Skip to main content
Open this photo in gallery:

Melville, N.Y.-based Fonar Corp. designs, manufactures and sells magnetic resonance imaging, or MRI, scanners.J.P. MOCZULSKI/The Globe and Mail

Once again, with the 2019-20 school year at its end (and despite the challenges of the past few months), my Ivey value investing students submitted their final stock picks and analysis, which are a very important element of my value investing classes. It was much easier for them to find truly undervalued stocks this year, given the market’s selloff since February.

As has always been the case for young students/investors, it is much easier to find “deep value” stocks (those Ben Graham would have liked, and which have been largely shunned by investors over the past several years), than finding “quality” stocks (those that would appeal to Warren Buffett). A Graham-type stock that students worked on that got my attention, Fonar Corp. (FONR-Nasdaq), is profiled below. In my next column, I’ll take a look at a “quality” stock pick.

=== DATASET RECORDS ===
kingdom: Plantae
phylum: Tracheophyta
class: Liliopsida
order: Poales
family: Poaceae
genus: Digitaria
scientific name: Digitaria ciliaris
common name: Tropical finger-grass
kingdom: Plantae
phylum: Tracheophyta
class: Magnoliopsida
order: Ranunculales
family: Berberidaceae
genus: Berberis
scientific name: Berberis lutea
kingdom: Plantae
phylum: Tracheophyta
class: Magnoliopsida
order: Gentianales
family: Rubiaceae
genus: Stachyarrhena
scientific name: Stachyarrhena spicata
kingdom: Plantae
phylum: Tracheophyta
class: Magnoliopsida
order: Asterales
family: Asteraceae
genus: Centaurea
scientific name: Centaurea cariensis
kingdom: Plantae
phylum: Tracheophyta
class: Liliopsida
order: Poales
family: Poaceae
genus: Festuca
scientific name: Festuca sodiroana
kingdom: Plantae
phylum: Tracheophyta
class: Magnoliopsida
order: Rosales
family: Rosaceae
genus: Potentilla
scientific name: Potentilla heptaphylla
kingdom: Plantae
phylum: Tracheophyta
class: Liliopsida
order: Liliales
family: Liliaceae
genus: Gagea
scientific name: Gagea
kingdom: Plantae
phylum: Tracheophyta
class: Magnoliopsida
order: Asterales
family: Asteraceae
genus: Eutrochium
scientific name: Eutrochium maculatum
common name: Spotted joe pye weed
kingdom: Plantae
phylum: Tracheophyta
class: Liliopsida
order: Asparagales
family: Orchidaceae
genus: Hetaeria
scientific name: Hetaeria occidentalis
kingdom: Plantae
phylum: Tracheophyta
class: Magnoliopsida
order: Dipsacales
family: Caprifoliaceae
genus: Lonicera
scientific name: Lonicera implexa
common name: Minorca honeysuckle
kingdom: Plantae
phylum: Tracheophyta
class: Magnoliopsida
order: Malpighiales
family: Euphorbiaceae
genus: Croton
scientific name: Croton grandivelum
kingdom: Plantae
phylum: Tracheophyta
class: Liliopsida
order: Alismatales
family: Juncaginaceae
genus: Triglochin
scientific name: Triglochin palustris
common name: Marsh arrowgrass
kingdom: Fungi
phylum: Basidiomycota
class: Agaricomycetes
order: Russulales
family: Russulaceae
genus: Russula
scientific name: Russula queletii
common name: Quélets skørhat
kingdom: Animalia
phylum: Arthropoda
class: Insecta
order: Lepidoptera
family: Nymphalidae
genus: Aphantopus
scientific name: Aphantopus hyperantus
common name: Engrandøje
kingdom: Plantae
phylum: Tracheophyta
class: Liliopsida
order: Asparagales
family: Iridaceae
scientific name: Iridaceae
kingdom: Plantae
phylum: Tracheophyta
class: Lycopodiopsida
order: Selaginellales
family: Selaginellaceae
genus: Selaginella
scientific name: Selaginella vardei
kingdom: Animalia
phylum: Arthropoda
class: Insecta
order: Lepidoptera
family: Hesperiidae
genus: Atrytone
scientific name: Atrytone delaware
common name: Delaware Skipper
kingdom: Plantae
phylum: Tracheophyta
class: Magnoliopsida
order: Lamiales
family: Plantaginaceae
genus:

=== TASK DETAILS ===
Reproduce the investing column from "Melville, N.Y.-based Fonar" to "selloff since February.". Work only from the investing column, not the rows.

=== OUTPUT OF THE EXERCISE ===
Melville, N.Y.-based Fonar Corp. designs, manufactures and sells magnetic resonance imaging, or MRI, scanners.J.P. MOCZULSKI/The Globe and Mail

Once again, with the 2019-20 school year at its end (and despite the challenges of the past few months), my Ivey value investing students submitted their final stock picks and analysis, which are a very important element of my value investing classes. It was much easier for them to find truly undervalued stocks this year, given the market’s selloff since February.